Görev Tanımı ::
Aşağıdaki gümrük meslekleri metnine dayanarak şu soruları yanıtlayınız:
(a) Metnin konusunu oluşturan iki meslek hangileridir?
(b) Gümrük müşavirinin görevi, Gümrük Kanununun kaçıncı maddesine göre tanımlanmaktadır?
(c) Transit taşımacılık yapan veya arızi olarak beyanda bulunan kişiler hariç, temsilcinin nerede yerleşik olması gerekir?

DIŞ TİCARETİN İKİ GÜZİDE MESLEĞİ (GÜMRÜK MÜŞAVİRİ & GÜMRÜK MUAYENE MEMURU) ÜZERİNE MÜLAHAZALAR
I- GİRİŞ
Ülkemizin milli güvenliği, çevre ve toplum sağlığı, ürün güvenliği ve sağlığı, yönünden Dış Ticaretimizin olmazsa olmaz iki mesleği- Gümrük Müşavirliği ile Gümrük Muayene Memurluğu- hakkındaki mülahazalar bu makalenin konusunu oluşturmaktadır. Makalemizde öncelikle bahis konusu mesleklere yasal dayanaklarından da istifade ederek projeksiyon tutmaya, daha yakından bakmaya gayret edeceğiz. Tabiri caizse kimdir sorusu yönelterek meslekleri mercek altına almaya çalışacağız:
II- GÜMRÜK MÜŞAVİRİ KİMDİR?
A. Gümrük Müşavirinin görevi;
Gümrük kanununun 225. Maddesine göre Eşyanın gümrükçe onaylanmış bir işlem veya kullanıma tabi tutulmasına ilişkin faaliyetler, 5 inci madde
(MADDE 5- Bütün kişiler, gümrük mevzuatı ile öngörülen tasarrufları ve işlemleri gerçekleştirmek üzere gümrük idarelerindeki işleri için bir temsilci tayin edebilirler.
Transit taşımacılık yapan veya arızi olarak beyanda bulunan kişiler hariç olmak üzere, temsilci Türkiye Gümrük Bölgesinde yerleşik bulunan kişilerdir.

Veri Kümesi ::
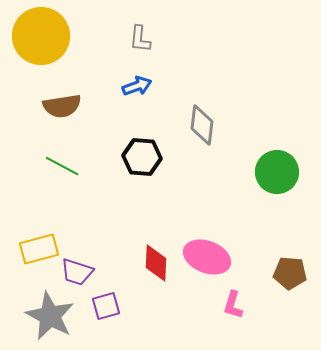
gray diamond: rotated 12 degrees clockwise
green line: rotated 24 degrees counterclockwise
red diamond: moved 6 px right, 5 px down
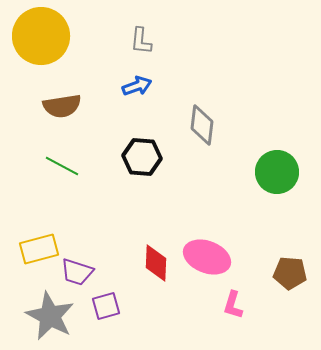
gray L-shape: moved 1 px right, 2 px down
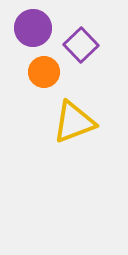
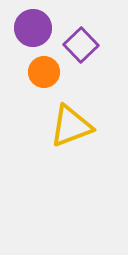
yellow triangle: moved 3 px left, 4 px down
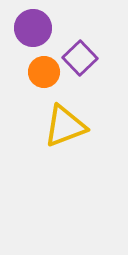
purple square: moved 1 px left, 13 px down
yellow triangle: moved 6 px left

Göreve Yanıt ::
(a) Gümrük Müşavirliği ve Gümrük Muayene Memurluğu.
(b) 225. madde.
(c) Türkiye Gümrük Bölgesinde.